◆ Instructions to follow ◆
Using the records below, write out only the lines from the line containing "(hpglpennumber 1)" up to and including the line containing "output [3:0] ALUControl", exactly, with no pictures.

Excerpts from a dataset

___

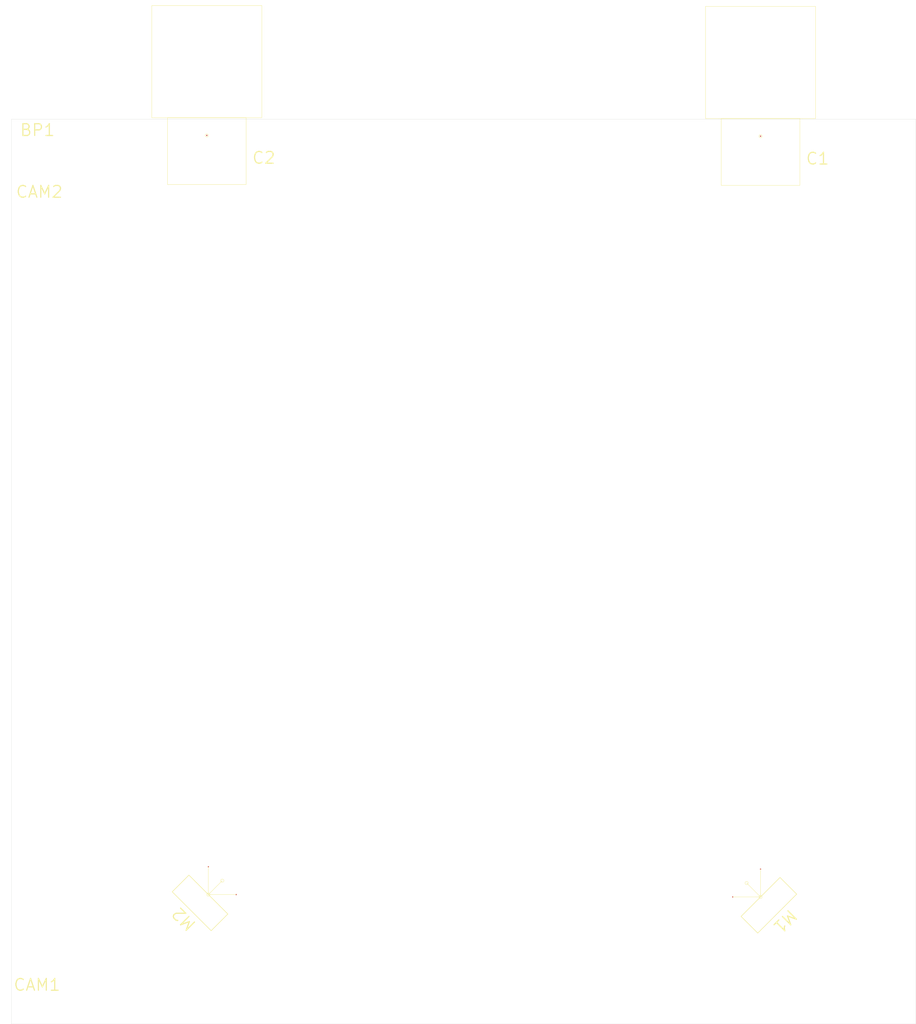
<source format=kicad_pcb>
(kicad_pcb
	(version 20240108)
	(generator "pcbnew")
	(generator_version "8.0")
	(general
		(thickness 1.6)
		(legacy_teardrops no)
	)
	(paper "A3")
	(layers
		(0 "F.Cu" signal)
		(31 "B.Cu" signal)
		(32 "B.Adhes" user "B.Adhesive")
		(33 "F.Adhes" user "F.Adhesive")
		(34 "B.Paste" user)
		(35 "F.Paste" user)
		(36 "B.SilkS" user "B.Silkscreen")
		(37 "F.SilkS" user "F.Silkscreen")
		(38 "B.Mask" user)
		(39 "F.Mask" user)
		(40 "Dwgs.User" user "User.Drawings")
		(41 "Cmts.User" user "User.Comments")
		(42 "Eco1.User" user "User.Eco1")
		(43 "Eco2.User" user "User.Eco2")
		(44 "Edge.Cuts" user)
		(45 "Margin" user)
		(46 "B.CrtYd" user "B.Courtyard")
		(47 "F.CrtYd" user "F.Courtyard")
		(48 "B.Fab" user)
		(49 "F.Fab" user)
		(50 "User.1" user)
		(51 "User.2" user)
		(52 "User.3" user)
		(53 "User.4" user)
		(54 "User.5" user)
		(55 "User.6" user)
		(56 "User.7" user)
		(57 "User.8" user)
		(58 "User.9" user)
	)
	(setup
		(pad_to_mask_clearance 0)
		(allow_soldermask_bridges_in_footprints no)
		(pcbplotparams
			(layerselection 0x00010fc_ffffffff)
			(plot_on_all_layers_selection 0x0000000_00000000)
			(disableapertmacros no)
			(usegerberextensions no)
			(usegerberattributes yes)
			(usegerberadvancedattributes yes)
			(creategerberjobfile yes)
			(dashed_line_dash_ratio 12.000000)
			(dashed_line_gap_ratio 3.000000)
			(svgprecision 4)
			(plotframeref no)
			(viasonmask no)
			(mode 1)
			(useauxorigin no)
			(hpglpennumber 1)
			(hpglpenspeed 20)
			(hpglpendiameter 15.000000)
			(pdf_front_fp_property_popups yes)
			(pdf_back_fp_property_popups yes)
			(dxfpolygonmode yes)
			(dxfimperialunits yes)
			(dxfusepcbnewfont yes)
			(psnegative no)
			(psa4output no)
			(plotreference yes)
			(plotvalue yes)
			(plotfptext yes)
			(plotinvisibletext no)
			(sketchpadsonfab no)
			(subtractmaskfromsilk no)
			(outputformat 1)
			(mirror no)
			(drillshape 1)
			(scaleselection 1)
			(outputdirectory "")
		)
	)
	(net 0 "")
	(net 1 "Net-(C1-Out)")
	(net 2 "Net-(C2-Out)")
	(net 3 "Net-(M1-Out)")
	(footprint "Optics:Mirror6mm" (layer "F.Cu") (at 99.4 243 45))
	(footprint "Optics:Mirror6mm" (layer "F.Cu") (at 239.8 243.6 135))
	(footprint "Optics:S&KCollimator_V1" (layer "F.Cu") (at 239.8 50.2 -90))
	(footprint "Optics:Baseplate230mm" (layer "F.Cu") (at 49.3 45.9))
	(footprint "Optics:S&KCollimator_V1" (layer "F.Cu") (at 99 50 -90))
)

</source>
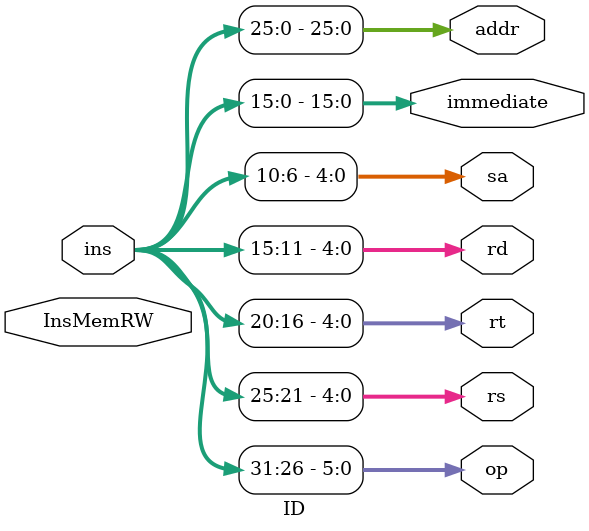
<source format=v>
`timescale 1ns / 1ps


module ID(
    input InsMemRW, //¶ÁÐ´IDµÄÐÅºÅ,0Îª¶Á
    input [31:0] ins,// Ö¸Áî
    output [5:0] op,
   output [4:0] rs,
   output [4:0] rt,
   output [4:0] rd,
   output [4:0] sa,
   output [15:0] immediate, //Á¢¼´Êý
   output [25:0] addr //JÐÍÖ¸ÁîÌø×ªÎ»ÖÃ
    );
assign op = ins[31:26];
assign rs = ins[25:21];
assign rt = ins[20:16];
assign rd = ins[15:11];
assign sa = ins[10:6];
assign immediate = ins[15:0];
assign addr = ins[25:0];
endmodule

</source>
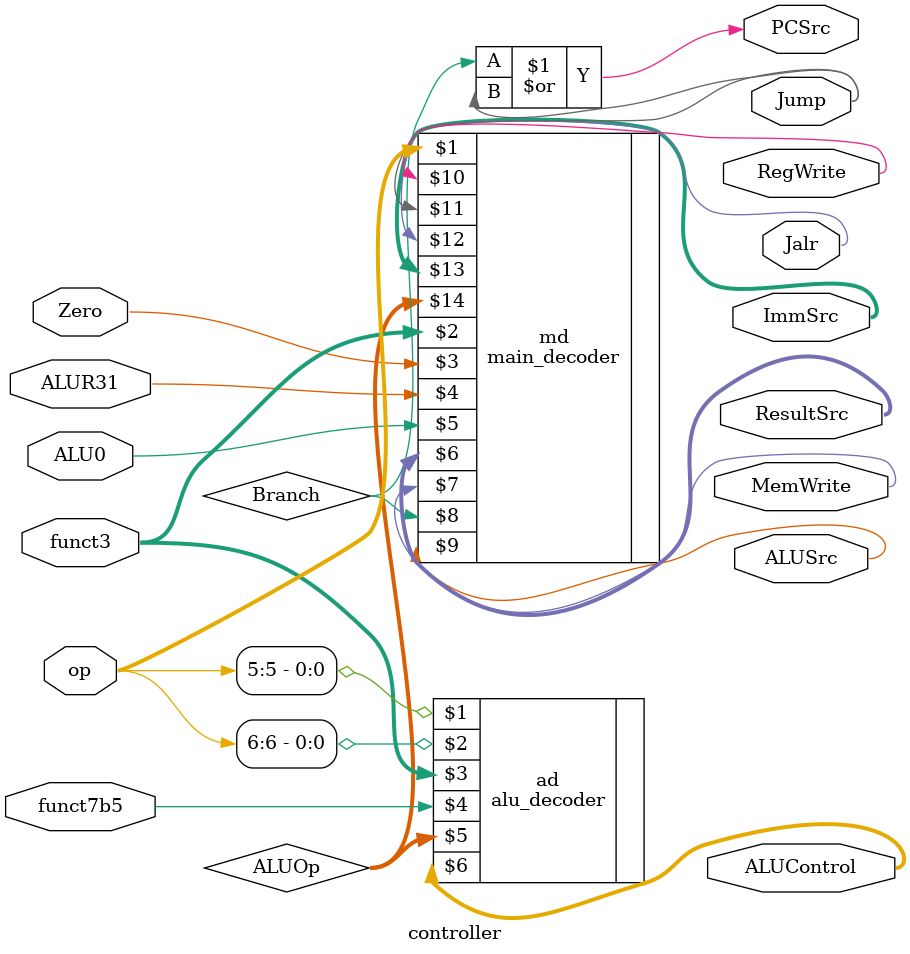
<source format=v>


module controller (
    input [6:0]  op,
    input [2:0]  funct3,
    input        funct7b5,
    input        Zero,ALUR31,ALU0,
    output       [1:0] ResultSrc,
    output       MemWrite,
    output       PCSrc, ALUSrc,
    output       RegWrite, Jump,Jalr,
    output [1:0] ImmSrc,
    output [3:0] ALUControl
);

wire [1:0] ALUOp;
wire       Branch;

main_decoder    md (op,funct3,Zero,ALUR31,ALU0,ResultSrc, MemWrite, Branch,
                    ALUSrc, RegWrite, Jump,Jalr, ImmSrc, ALUOp);

alu_decoder     ad (op[5],op[6], funct3, funct7b5, ALUOp, ALUControl);

// for jump and branch
assign PCSrc = (Branch | Jump);

endmodule


</source>
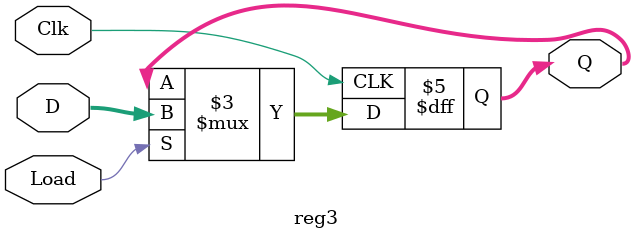
<source format=sv>
module reg3 (
  input logic Clk, Load,
  input logic [2:0] D,
  output logic [2:0] Q
  );

    always_ff @ (posedge Clk) begin
        if (Load)
          Q <= D;
        else
          Q <= Q;
    end

endmodule

</source>
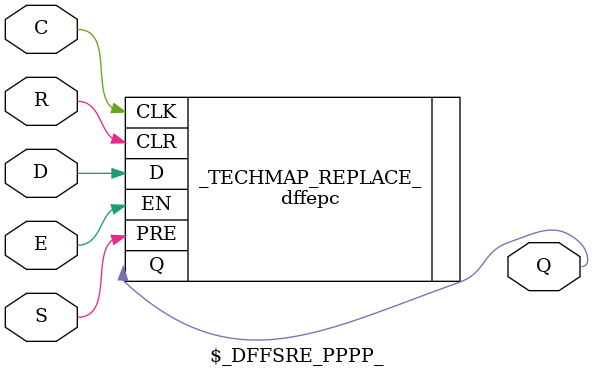
<source format=v>

module \$_DFFSRE_PPPP_ (
    input  C,
    S,
    R,
    E,
    D,
    output Q
);
  wire _TECHMAP_REMOVEINIT_Q_ = 1;
  dffepc _TECHMAP_REPLACE_ (
      .CLK(C),
      .PRE(S),
      .CLR(R),
      .EN (E),
      .D  (D),
      .Q  (Q)
  );
endmodule

</source>
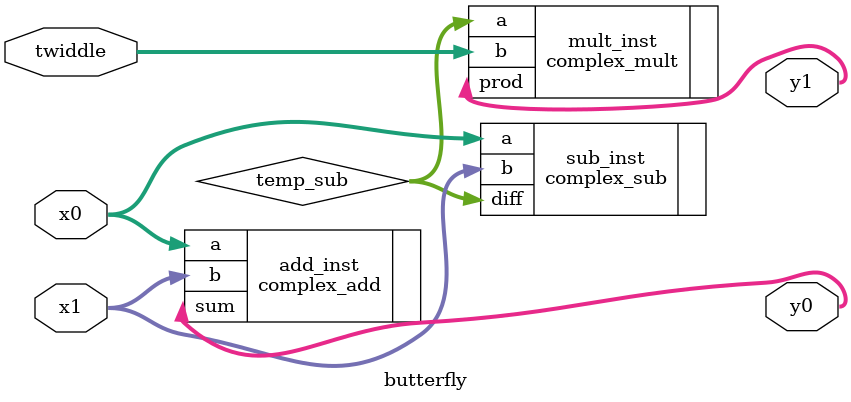
<source format=v>
module butterfly(
    input signed [15:0] x0, x1,
    input signed [15:0] twiddle,
    output signed [15:0] y0, y1
);
    wire signed [15:0] temp_sub;

    complex_add add_inst (.a(x0), .b(x1), .sum(y0));
    complex_sub sub_inst (.a(x0), .b(x1), .diff(temp_sub));
    complex_mult mult_inst (.a(temp_sub), .b(twiddle), .prod(y1));
endmodule

</source>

___

◆ Written answer ◆
			(hpglpennumber 1)
			(hpglpenspeed 20)
			(hpglpendiameter 15.000000)
			(pdf_front_fp_property_popups yes)
			(pdf_back_fp_property_popups yes)
			(dxfpolygonmode yes)
			(dxfimperialunits yes)
			(dxfusepcbnewfont yes)
			(psnegative no)
			(psa4output no)
			(plotreference yes)
			(plotvalue yes)
			(plotfptext yes)
			(plotinvisibletext no)
			(sketchpadsonfab no)
			(subtractmaskfromsilk no)
			(outputformat 1)
			(mirror no)
			(drillshape 1)
			(scaleselection 1)
			(outputdirectory "")
		)
	)
	(net 0 "")
	(net 1 "Net-(C1-Out)")
	(net 2 "Net-(C2-Out)")
	(net 3 "Net-(M1-Out)")
	(footprint "Optics:Mirror6mm" (layer "F.Cu") (at 99.4 243 45))
	(footprint "Optics:Mirror6mm" (layer "F.Cu") (at 239.8 243.6 135))
	(footprint "Optics:S&KCollimator_V1" (layer "F.Cu") (at 239.8 50.2 -90))
	(footprint "Optics:Baseplate230mm" (layer "F.Cu") (at 49.3 45.9))
	(footprint "Optics:S&KCollimator_V1" (layer "F.Cu") (at 99 50 -90))
)

</source>
<source format=v>
`timescale 1ns / 1ps


module ID(
    input InsMemRW, //¶ÁÐ´IDµÄÐÅºÅ,0Îª¶Á
    input [31:0] ins,// Ö¸Áî
    output [5:0] op,
   output [4:0] rs,
   output [4:0] rt,
   output [4:0] rd,
   output [4:0] sa,
   output [15:0] immediate, //Á¢¼´Êý
   output [25:0] addr //JÐÍÖ¸ÁîÌø×ªÎ»ÖÃ
    );
assign op = ins[31:26];
assign rs = ins[25:21];
assign rt = ins[20:16];
assign rd = ins[15:11];
assign sa = ins[10:6];
assign immediate = ins[15:0];
assign addr = ins[25:0];
endmodule

</source>
<source format=v>


module controller (
    input [6:0]  op,
    input [2:0]  funct3,
    input        funct7b5,
    input        Zero,ALUR31,ALU0,
    output       [1:0] ResultSrc,
    output       MemWrite,
    output       PCSrc, ALUSrc,
    output       RegWrite, Jump,Jalr,
    output [1:0] ImmSrc,
    output [3:0] ALUControl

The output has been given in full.